The mission of the Latino Center for Health is to provide leadership to promote the health and well-being of Latinos in Washington State, regionally and nationally, across the lifespan. The Latino Center will bring about sustainable changes in health through innovative community-engaged research, and mentorship and training opportunities for students and faculty, drawing upon the multidisciplinary scholarship from the tri-campuses of the University of Washington. Building on and deepening its community partnerships and the university’s expertise in health sciences, behavioral health, public health, and child welfare, the Latino Center will create a rich environment for nurturing the next generation of leaders who will respond to current and emerging health and behavioral health issues facing their communities. All efforts will be based on principles of social justice, human rights and inclusion respective of gender, country of nativity, documented status, sexual orientation and abilities. Key to the success of this Center is its partnerships with community stakeholders to translate research into evidence-based practices and policies that promote meaningful and sustainable improvements in health in culturally responsive ways.
Health and Health Access and Utilization
Latinos are an especially vulnerable population, and many factors may discourage them from accessing various forms of care. Not only is this under-utilization harmful to Latinos themselves, it puts the health of the larger community at risk as well. By increasing our understanding of the barriers to access and utilization Latinos face, we can reduce public health risks in entire communities and advance preventative health services. The Center will systematically address the impacts of ethnicity, language barriers, socioeconomic position, and migration history on health service utilization.
Latinos continue to have less access to mental health care and after entering care they face a higher risk of being misdiagnosed and are less likely to receive care that is consistent with evidence-based treatment recommendations. Mental health care remains a stigma within the Latino community with scarce bilingual and bicultural providers available to provide culturally responsive and informed care. Treatment of mental health symptoms is less understood and, with regards to medication, is less trusted. Other barriers persist, including lack of insurance, lack of transportation as well as acculturative and migration-related stress.
Lower-income Latino communities experience heightened risk for violence, including community violence.
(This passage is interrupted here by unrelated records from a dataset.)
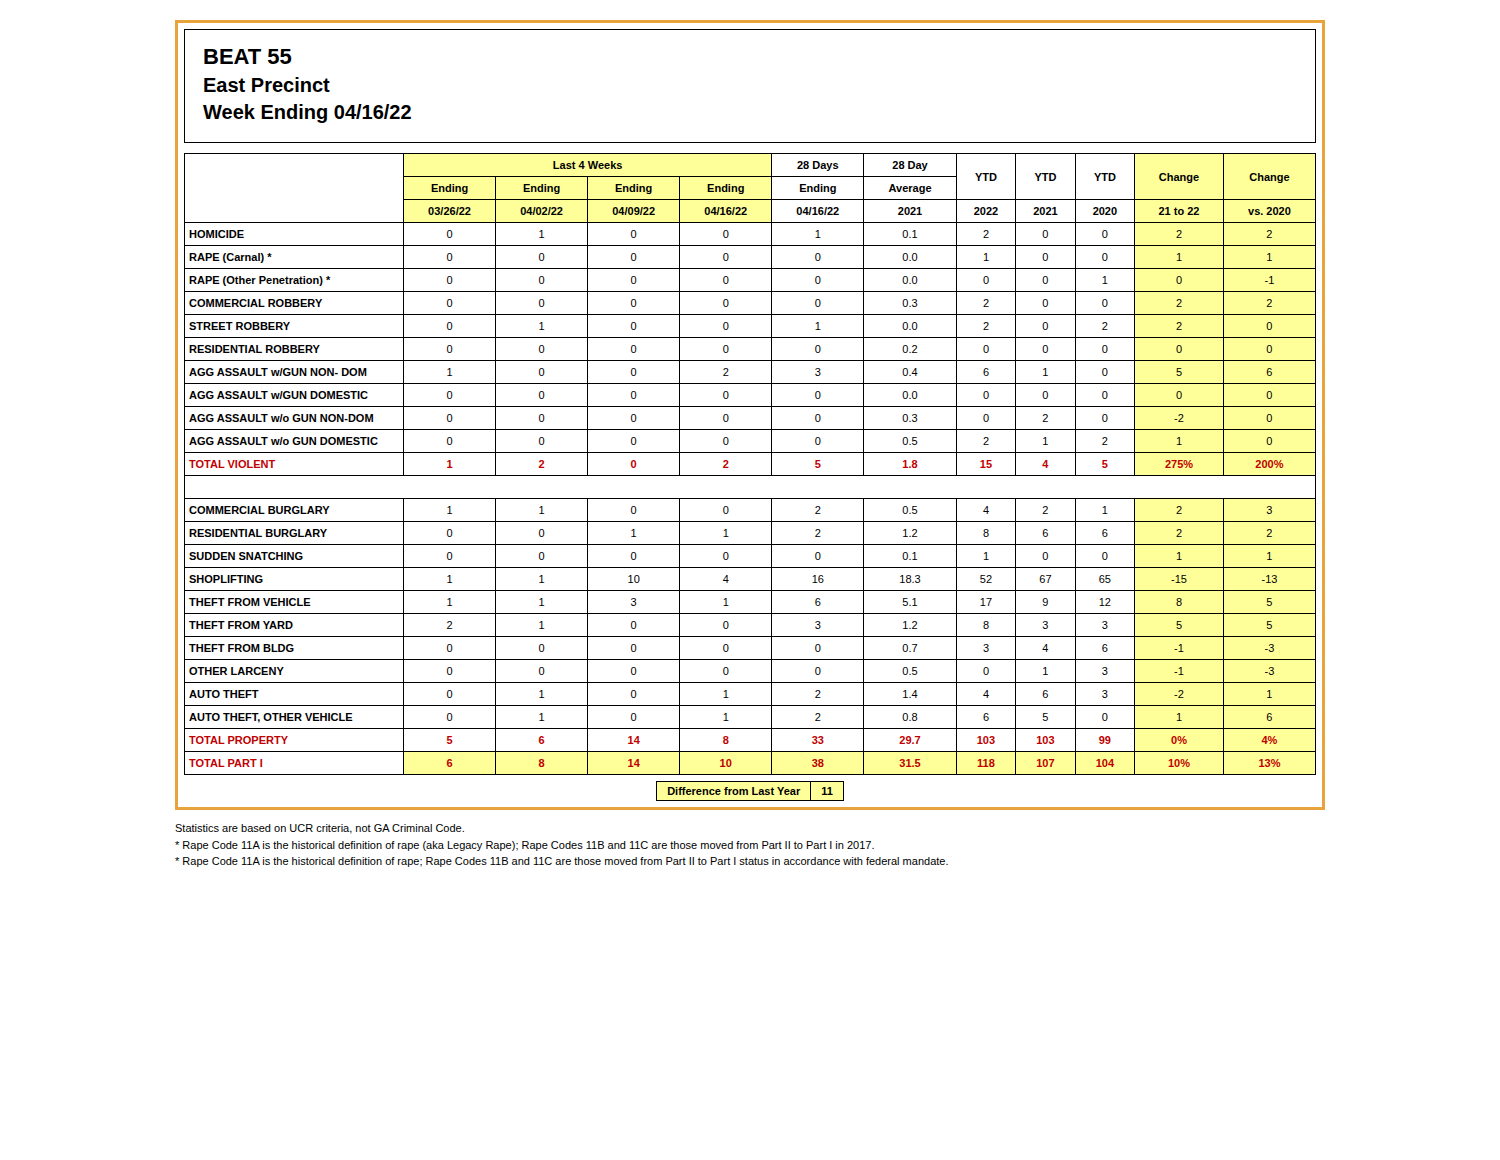BEAT 55
East Precinct
Week Ending 04/16/22
| | Last 4 Weeks | 28 Days | 28 Day | YTD | YTD | YTD | Change | Change |
| --- | --- | --- | --- | --- | --- | --- | --- | --- |
| Ending | Ending | Ending | Ending | Ending | Average |
| 03/26/22 | 04/02/22 | 04/09/22 | 04/16/22 | 04/16/22 | 2021 | 2022 | 2021 | 2020 | 21 to 22 | vs. 2020 |
| HOMICIDE | 0 | 1 | 0 | 0 | 1 | 0.1 | 2 | 0 | 0 | 2 | 2 |
| RAPE (Carnal) * | 0 | 0 | 0 | 0 | 0 | 0.0 | 1 | 0 | 0 | 1 | 1 |
| RAPE (Other Penetration) * | 0 | 0 | 0 | 0 | 0 | 0.0 | 0 | 0 | 1 | 0 | -1 |
| COMMERCIAL ROBBERY | 0 | 0 | 0 | 0 | 0 | 0.3 | 2 | 0 | 0 | 2 | 2 |
| STREET ROBBERY | 0 | 1 | 0 | 0 | 1 | 0.0 | 2 | 0 | 2 | 2 | 0 |
| RESIDENTIAL ROBBERY | 0 | 0 | 0 | 0 | 0 | 0.2 | 0 | 0 | 0 | 0 | 0 |
| AGG ASSAULT w/GUN NON- DOM | 1 | 0 | 0 | 2 | 3 | 0.4 | 6 | 1 | 0 | 5 | 6 |
| AGG ASSAULT w/GUN DOMESTIC | 0 | 0 | 0 | 0 | 0 | 0.0 | 0 | 0 | 0 | 0 | 0 |
| AGG ASSAULT w/o GUN NON-DOM | 0 | 0 | 0 | 0 | 0 | 0.3 | 0 | 2 | 0 | -2 | 0 |
| AGG ASSAULT w/o GUN DOMESTIC | 0 | 0 | 0 | 0 | 0 | 0.5 | 2 | 1 | 2 | 1 | 0 |
| TOTAL VIOLENT | 1 | 2 | 0 | 2 | 5 | 1.8 | 15 | 4 | 5 | 275% | 200% |
| COMMERCIAL BURGLARY | 1 | 1 | 0 | 0 | 2 | 0.5 | 4 | 2 | 1 | 2 | 3 |
| RESIDENTIAL BURGLARY | 0 | 0 | 1 | 1 | 2 | 1.2 | 8 | 6 | 6 | 2 | 2 |
| SUDDEN SNATCHING | 0 | 0 | 0 | 0 | 0 | 0.1 | 1 | 0 | 0 | 1 | 1 |
| SHOPLIFTING | 1 | 1 | 10 | 4 | 16 | 18.3 | 52 | 67 | 65 | -15 | -13 |
| THEFT FROM VEHICLE | 1 | 1 | 3 | 1 | 6 | 5.1 | 17 | 9 | 12 | 8 | 5 |
| THEFT FROM YARD | 2 | 1 | 0 | 0 | 3 | 1.2 | 8 | 3 | 3 | 5 | 5 |
| THEFT FROM BLDG | 0 | 0 | 0 | 0 | 0 | 0.7 | 3 | 4 | 6 | -1 | -3 |
| OTHER LARCENY | 0 | 0 | 0 | 0 | 0 | 0.5 | 0 | 1 | 3 | -1 | -3 |
| AUTO THEFT | 0 | 1 | 0 | 1 | 2 | 1.4 | 4 | 6 | 3 | -2 | 1 |
| AUTO THEFT, OTHER VEHICLE | 0 | 1 | 0 | 1 | 2 | 0.8 | 6 | 5 | 0 | 1 | 6 |
| TOTAL PROPERTY | 5 | 6 | 14 | 8 | 33 | 29.7 | 103 | 103 | 99 | 0% | 4% |
| TOTAL PART I | 6 | 8 | 14 | 10 | 38 | 31.5 | 118 | 107 | 104 | 10% | 13% |
| Difference from Last Year | 11 |
Statistics are based on UCR criteria, not GA Criminal Code.
* Rape Code 11A is the historical definition of rape (aka Legacy Rape); Rape Codes 11B and 11C are those moved from Part II to Part I in 2017.
* Rape Code 11A is the historical definition of rape; Rape Codes 11B and 11C are those moved from Part II to Part I status in accordance with federal mandate.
Parents and children exposed to such violence on a repetitive basis experience depression, anxiety, post-traumatic stress disorder, and difficulties succeeding in school. Latino youth are disproportionately represented in the juvenile justice system at a substantial cost to society. In the child welfare system, Latino children tend to be younger at the referral and substantiation stage, are placed in out of home placement or enter state custody more quickly and spend a significantly longer period of time in foster care compared to White children. The Latino Center will systematically address risk factors that contribute to the prevalence of violence in communities and schools and protective factors that promote healthy relationships and safety.
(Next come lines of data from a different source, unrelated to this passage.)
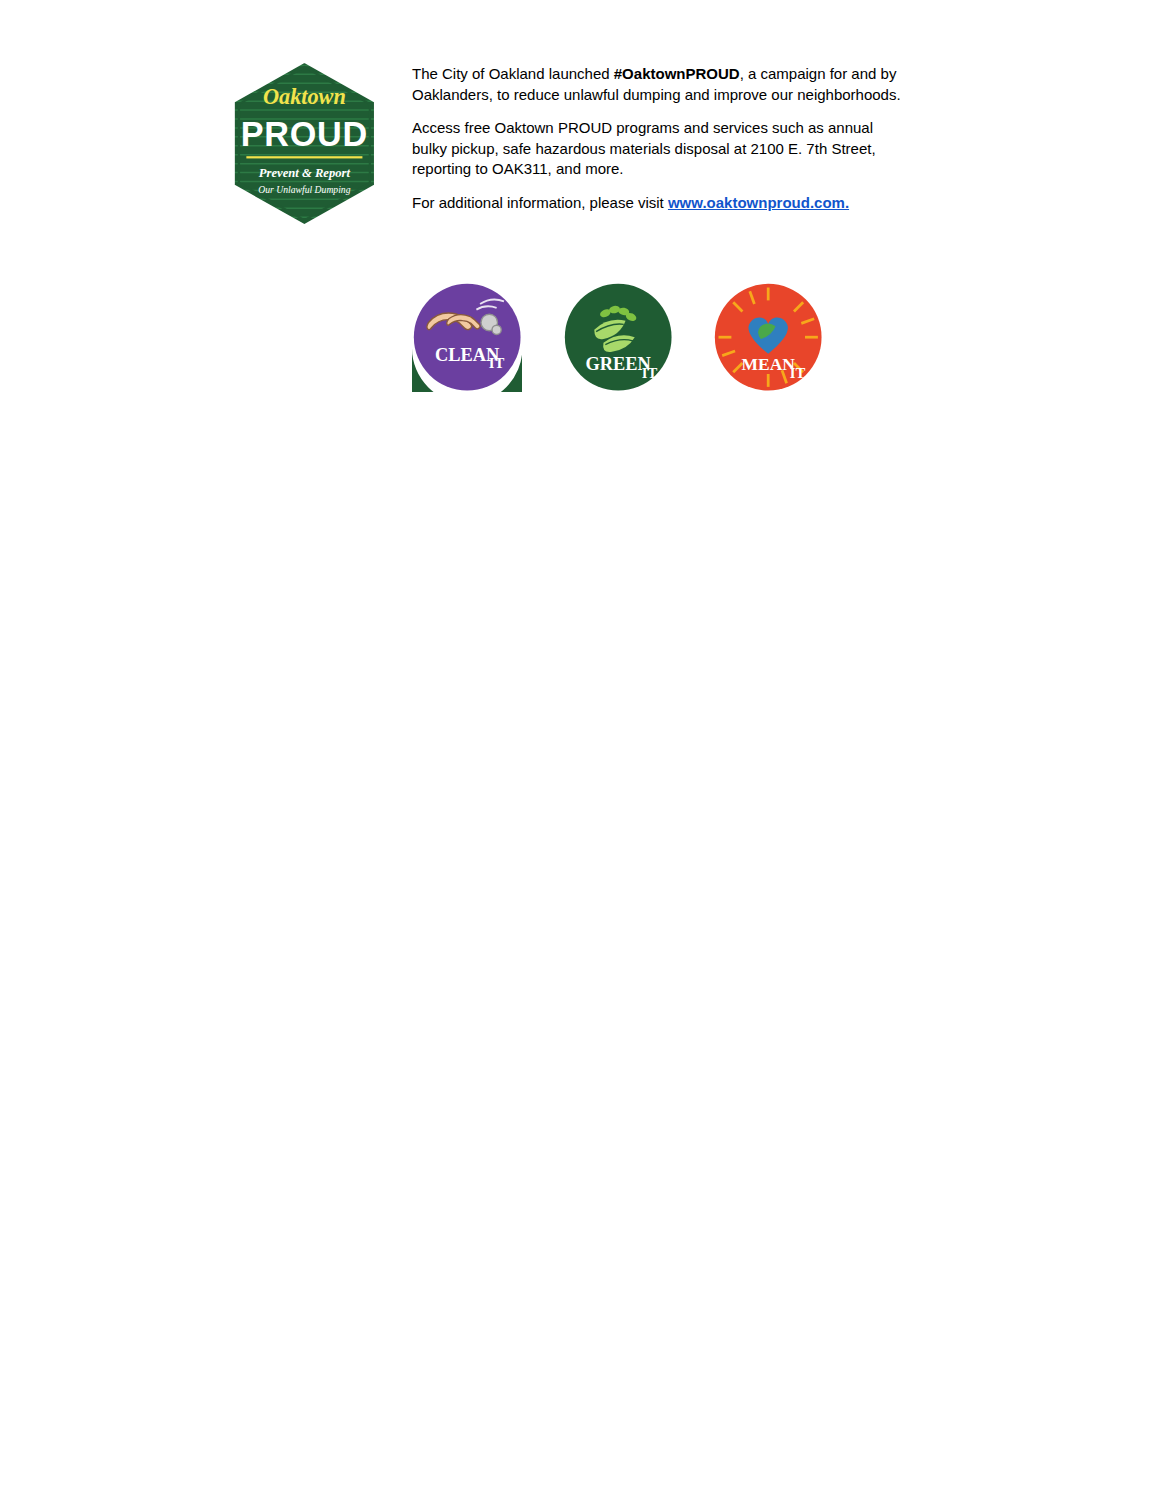Oaktown PROUD Prevent & Report Our Unlawful Dumping
The City of Oakland launched #OaktownPROUD, a campaign for and by Oaklanders, to reduce unlawful dumping and improve our neighborhoods.
Access free Oaktown PROUD programs and services such as annual bulky pickup, safe hazardous materials disposal at 2100 E. 7th Street, reporting to OAK311, and more.
For additional information, please visit www.oaktownproud.com.
CLEAN IT
GREEN IT
MEAN IT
Industries with particularly high densities of Latino workers present special problems for occupational health authorities and practitioners. These include pesticide exposure among migrant farmworkers, on-the-job injury protection, and immigrant workers’ use and non-use of worker’s compensation claims. A deeper understanding of the social and cultural factors that shape work-related behaviors can help regulators and service providers make workplaces safer.
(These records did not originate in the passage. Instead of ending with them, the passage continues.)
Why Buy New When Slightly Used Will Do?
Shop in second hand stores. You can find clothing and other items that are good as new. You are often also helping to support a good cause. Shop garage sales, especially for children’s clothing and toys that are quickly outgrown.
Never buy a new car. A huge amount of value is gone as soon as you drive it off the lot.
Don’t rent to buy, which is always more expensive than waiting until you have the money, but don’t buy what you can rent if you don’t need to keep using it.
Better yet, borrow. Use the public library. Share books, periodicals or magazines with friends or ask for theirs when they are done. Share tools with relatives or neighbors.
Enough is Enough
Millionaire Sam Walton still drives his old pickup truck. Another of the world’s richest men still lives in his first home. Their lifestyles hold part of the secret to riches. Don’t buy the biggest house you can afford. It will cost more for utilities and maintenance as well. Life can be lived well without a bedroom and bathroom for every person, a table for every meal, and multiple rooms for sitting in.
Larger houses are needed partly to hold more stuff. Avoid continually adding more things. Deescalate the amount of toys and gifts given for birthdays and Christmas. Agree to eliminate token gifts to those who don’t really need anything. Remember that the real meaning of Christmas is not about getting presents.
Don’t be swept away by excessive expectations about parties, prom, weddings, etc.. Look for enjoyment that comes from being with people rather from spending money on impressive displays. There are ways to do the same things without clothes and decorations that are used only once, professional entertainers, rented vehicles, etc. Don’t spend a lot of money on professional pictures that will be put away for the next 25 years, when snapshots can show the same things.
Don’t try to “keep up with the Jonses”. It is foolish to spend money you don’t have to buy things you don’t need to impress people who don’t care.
Numerous public health issues are binational in character, including the market for medical coverage, chronic disease risk factors, and the transmission of infectious diseases. By deepening ties between Latin American countries and experts within Washington State, the Latino Center can encourage development of policies whose effectiveness is unconstrained by national political and administrative barriers. The Center will demonstrate how health care policies and practices directed at the Latino population can be improved through binational research, health promotion activities, and collaboration in program design and implementation.